- _Problem_
In the entries below, print the lines from the line with "je minder opgeblazen" to the line with "je meer Energie", both included, character for character.

- _Records provided_
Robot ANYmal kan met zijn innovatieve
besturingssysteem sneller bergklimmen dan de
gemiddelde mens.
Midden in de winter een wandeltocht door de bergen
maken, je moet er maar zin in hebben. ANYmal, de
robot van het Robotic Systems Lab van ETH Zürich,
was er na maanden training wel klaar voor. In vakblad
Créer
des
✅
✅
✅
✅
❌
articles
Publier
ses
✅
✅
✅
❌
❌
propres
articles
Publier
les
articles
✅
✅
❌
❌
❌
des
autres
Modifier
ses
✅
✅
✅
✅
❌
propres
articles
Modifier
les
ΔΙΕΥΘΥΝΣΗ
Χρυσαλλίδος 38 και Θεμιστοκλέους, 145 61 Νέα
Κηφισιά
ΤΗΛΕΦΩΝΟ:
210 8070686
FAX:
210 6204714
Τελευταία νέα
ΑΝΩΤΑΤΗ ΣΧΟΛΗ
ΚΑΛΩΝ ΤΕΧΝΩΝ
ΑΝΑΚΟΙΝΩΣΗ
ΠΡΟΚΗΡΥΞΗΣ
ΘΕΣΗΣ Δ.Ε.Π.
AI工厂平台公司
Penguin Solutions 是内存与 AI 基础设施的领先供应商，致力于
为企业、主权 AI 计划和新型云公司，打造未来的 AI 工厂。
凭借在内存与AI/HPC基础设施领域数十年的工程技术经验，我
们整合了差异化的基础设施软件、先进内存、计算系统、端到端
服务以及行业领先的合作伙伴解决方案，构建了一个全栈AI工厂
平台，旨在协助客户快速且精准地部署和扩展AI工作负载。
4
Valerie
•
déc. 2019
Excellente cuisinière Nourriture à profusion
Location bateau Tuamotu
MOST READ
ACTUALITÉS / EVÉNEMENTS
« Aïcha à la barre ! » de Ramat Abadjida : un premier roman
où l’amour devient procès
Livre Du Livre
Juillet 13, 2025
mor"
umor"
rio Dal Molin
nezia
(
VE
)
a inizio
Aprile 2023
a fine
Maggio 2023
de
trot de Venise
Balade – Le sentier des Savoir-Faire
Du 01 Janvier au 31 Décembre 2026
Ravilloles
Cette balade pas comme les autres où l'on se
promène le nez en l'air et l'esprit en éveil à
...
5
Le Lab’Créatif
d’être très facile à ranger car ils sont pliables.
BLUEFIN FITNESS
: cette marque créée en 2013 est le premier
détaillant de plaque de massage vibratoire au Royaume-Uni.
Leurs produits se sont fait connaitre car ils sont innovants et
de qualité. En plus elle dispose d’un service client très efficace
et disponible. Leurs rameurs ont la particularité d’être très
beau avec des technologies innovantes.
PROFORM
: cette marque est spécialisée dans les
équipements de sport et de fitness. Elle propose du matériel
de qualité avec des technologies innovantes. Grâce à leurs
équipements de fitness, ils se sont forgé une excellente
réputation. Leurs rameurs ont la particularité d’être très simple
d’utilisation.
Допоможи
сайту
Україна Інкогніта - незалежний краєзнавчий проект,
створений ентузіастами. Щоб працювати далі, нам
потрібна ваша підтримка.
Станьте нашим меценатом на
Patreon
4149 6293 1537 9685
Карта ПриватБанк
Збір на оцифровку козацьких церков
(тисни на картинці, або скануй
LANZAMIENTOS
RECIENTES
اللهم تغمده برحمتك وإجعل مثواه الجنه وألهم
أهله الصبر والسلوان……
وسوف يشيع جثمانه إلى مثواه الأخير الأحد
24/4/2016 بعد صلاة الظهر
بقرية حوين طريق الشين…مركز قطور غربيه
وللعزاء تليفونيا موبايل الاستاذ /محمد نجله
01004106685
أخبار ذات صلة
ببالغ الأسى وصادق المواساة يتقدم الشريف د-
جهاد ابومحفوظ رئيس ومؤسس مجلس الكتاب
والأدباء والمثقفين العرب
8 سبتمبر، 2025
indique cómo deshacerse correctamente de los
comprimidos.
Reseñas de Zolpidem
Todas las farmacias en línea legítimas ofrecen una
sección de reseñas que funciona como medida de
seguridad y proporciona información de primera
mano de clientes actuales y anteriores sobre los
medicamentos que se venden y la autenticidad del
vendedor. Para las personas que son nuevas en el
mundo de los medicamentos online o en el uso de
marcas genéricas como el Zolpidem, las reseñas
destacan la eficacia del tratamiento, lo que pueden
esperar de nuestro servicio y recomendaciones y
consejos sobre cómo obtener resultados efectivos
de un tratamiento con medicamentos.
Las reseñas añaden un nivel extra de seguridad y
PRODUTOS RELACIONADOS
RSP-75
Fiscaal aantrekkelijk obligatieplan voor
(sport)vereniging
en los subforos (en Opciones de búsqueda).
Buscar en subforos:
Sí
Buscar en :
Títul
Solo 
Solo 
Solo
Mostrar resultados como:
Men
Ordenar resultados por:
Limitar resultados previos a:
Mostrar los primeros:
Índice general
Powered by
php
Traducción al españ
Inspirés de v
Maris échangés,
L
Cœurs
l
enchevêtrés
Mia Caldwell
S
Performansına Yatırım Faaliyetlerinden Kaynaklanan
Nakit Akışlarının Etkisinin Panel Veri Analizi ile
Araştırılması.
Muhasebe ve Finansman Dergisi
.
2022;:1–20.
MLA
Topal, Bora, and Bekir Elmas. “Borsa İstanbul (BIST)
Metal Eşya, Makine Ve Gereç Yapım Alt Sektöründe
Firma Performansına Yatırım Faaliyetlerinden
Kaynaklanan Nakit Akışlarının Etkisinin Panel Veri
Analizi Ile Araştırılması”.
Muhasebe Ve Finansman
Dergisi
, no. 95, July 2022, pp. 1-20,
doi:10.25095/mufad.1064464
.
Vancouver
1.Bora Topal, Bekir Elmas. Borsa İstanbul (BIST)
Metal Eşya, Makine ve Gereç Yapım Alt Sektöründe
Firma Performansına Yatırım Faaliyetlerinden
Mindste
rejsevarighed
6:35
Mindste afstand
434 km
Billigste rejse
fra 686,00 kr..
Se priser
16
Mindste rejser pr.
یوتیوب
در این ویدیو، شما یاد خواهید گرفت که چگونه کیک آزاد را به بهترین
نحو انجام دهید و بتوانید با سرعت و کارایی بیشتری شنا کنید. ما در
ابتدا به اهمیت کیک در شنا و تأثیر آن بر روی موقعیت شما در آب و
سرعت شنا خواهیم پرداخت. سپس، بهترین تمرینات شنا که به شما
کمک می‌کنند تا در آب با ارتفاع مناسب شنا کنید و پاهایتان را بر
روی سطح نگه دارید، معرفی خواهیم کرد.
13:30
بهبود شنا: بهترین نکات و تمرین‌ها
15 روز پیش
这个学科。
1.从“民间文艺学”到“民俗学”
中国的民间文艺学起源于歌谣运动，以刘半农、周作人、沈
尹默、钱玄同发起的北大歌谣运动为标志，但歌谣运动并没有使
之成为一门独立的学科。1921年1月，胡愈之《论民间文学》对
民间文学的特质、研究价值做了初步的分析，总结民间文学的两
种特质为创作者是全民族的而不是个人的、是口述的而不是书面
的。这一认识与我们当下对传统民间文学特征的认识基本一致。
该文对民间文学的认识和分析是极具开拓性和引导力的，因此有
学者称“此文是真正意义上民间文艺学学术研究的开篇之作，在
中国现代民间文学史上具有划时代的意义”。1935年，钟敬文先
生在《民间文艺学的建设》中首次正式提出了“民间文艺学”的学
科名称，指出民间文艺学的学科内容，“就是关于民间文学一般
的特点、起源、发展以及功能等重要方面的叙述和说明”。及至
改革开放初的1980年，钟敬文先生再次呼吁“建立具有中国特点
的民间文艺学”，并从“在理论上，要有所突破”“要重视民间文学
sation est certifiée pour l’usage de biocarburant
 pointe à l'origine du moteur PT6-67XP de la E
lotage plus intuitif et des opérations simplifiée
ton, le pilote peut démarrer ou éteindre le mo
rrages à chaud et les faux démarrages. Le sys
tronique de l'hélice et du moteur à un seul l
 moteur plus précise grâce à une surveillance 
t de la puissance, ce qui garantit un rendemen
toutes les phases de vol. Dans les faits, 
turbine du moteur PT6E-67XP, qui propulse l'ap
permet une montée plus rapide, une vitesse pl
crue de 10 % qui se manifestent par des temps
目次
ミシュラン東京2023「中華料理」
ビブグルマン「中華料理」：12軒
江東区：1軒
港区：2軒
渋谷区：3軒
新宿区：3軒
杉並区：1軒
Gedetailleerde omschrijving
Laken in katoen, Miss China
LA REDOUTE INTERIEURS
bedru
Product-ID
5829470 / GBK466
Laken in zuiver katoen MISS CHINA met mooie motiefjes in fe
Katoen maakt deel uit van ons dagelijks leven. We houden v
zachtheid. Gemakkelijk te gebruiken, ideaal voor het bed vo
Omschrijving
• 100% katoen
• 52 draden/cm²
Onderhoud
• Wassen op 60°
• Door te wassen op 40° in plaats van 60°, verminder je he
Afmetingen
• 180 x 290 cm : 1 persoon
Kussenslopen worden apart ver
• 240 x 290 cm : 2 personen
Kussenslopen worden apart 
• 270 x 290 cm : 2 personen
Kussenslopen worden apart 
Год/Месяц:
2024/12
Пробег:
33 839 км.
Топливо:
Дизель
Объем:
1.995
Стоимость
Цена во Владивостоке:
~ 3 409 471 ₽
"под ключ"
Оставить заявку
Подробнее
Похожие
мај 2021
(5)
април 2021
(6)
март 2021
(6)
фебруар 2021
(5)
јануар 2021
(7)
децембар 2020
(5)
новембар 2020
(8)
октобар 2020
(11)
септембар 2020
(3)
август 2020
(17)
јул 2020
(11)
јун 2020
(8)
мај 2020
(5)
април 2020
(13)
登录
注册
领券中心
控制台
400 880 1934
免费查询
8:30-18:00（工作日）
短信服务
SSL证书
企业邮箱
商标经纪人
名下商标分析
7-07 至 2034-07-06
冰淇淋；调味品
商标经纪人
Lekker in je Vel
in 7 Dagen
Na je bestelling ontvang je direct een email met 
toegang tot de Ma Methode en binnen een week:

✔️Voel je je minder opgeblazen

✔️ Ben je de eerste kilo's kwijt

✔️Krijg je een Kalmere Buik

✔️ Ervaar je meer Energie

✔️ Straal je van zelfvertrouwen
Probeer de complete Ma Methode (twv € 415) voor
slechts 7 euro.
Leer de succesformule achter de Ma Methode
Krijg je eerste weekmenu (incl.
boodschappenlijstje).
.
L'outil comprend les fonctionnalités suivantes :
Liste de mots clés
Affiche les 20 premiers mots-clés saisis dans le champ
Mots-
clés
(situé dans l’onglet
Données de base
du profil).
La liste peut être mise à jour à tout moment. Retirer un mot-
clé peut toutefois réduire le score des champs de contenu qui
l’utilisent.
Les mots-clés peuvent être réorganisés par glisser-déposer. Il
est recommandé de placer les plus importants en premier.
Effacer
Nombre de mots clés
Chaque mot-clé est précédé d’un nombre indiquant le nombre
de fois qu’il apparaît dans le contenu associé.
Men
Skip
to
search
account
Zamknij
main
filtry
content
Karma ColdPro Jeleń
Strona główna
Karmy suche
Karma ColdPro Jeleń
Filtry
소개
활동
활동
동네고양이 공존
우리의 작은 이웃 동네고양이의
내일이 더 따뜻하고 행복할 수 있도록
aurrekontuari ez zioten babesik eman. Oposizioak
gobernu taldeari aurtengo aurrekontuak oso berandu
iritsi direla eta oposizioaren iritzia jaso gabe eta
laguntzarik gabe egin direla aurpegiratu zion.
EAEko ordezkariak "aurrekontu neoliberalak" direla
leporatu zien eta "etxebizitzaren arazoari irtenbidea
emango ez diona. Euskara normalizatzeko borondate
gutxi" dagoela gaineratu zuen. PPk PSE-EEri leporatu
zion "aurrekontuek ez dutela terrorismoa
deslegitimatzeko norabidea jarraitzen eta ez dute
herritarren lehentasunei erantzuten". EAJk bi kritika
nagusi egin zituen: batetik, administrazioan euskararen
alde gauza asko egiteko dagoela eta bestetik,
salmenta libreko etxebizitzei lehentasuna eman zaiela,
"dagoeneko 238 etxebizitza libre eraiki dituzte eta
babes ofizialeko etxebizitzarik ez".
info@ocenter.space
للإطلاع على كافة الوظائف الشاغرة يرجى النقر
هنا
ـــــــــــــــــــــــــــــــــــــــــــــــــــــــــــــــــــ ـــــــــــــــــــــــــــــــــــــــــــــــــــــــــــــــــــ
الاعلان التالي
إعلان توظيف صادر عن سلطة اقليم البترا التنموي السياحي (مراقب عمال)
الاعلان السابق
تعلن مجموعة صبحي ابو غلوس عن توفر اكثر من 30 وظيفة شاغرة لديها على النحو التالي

- _Answer for the task_
✔️Voel je je minder opgeblazen

✔️ Ben je de eerste kilo's kwijt

✔️Krijg je een Kalmere Buik

✔️ Ervaar je meer Energie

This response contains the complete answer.